While exploring the dry river delta region on Mars, the Perseverance rover has collected rock samples containing a significant amount of organic material.
Simulation of the Perseverance rover searching for signs of ancient life on Mars. (Image: NASA)
After 18 months of searching for traces of ancient life on the red planet, NASA’s Perseverance rover has collected nearly half of the planned rock samples, some of which contain organic material or carbon-containing molecules that many consider the building blocks of life.
In a statement on September 15, scientist Ken Farley from the Perseverance project at the California Institute of Technology noted that the rocks they are studying in the Jezero crater, which may have been a lake and river delta over 3.5 billion years ago, have the highest concentration of organic material found during the mission.
The rover has been measuring and sampling in an area known as Skinner Ridge, which consists of multiple layers of sedimentary rock, some of which likely originated from hundreds of kilometers away due to water flow billions of years ago.
Perseverance using its robotic arm to examine the Skinner Ridge outcrop. (Image: NASA)

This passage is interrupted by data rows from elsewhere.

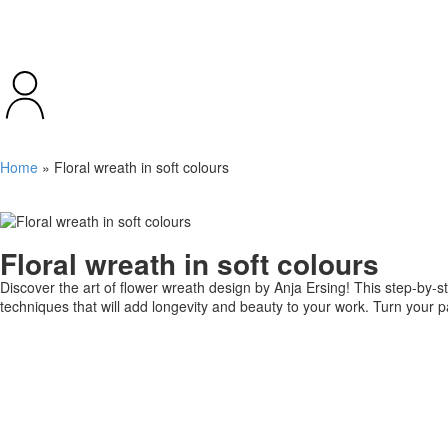
Home
»
Floral wreath in soft colours
Floral wreath in soft colours
Discover the art of flower wreath design by Anja Ersing! This step-by-s
techniques that will add longevity and beauty to your work. Turn your pa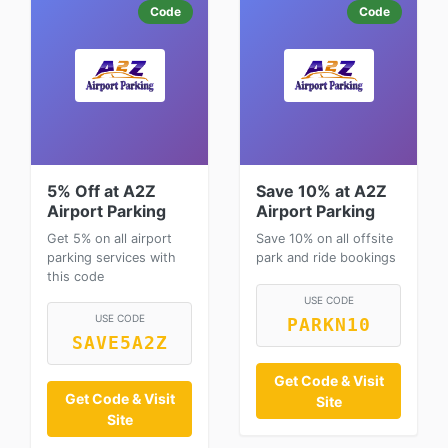
Code
Code
5% Off at A2Z
Save 10% at A2Z
Airport Parking
Airport Parking
Get 5% on all airport
Save 10% on all offsite
parking services with
park and ride bookings
this code
USE CODE
USE CODE
PARKN10
SAVE5A2Z
Get Code & Visit
Get Code & Visit
Site
Site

These sedimentary layers contain complex organic molecules known as aromatics, as well as clay and sulfate minerals that could form when water interacts with rock. Although none of the material is definitively a sign of life, their discovery indicates that scientists are searching in the right places.
“This is really important because it shows that the sedimentary rocks here have the potential to preserve high biological characteristics, meaning if there were any biological traces in the vicinity when the rock formed, this is exactly the type of material that would retain what we are looking for when the rock samples are returned to Earth,” said researcher David Shuster from the University of California, Berkeley, during a press conference.
Findings of organic material on Mars have increased as the Perseverance rover explores the Jezero crater. “Organic material is a clue to uncovering potential signs of life on another planet. We are gathering stronger clues as we conduct our campaign,” emphasized scientist Sunanda Sharma at NASA’s Jet Propulsion Laboratory.
However, it is likely that we will not find “definitive signs” of life on Mars until the rock samples collected by Perseverance are brought back to Earth in a mission planned for 2028.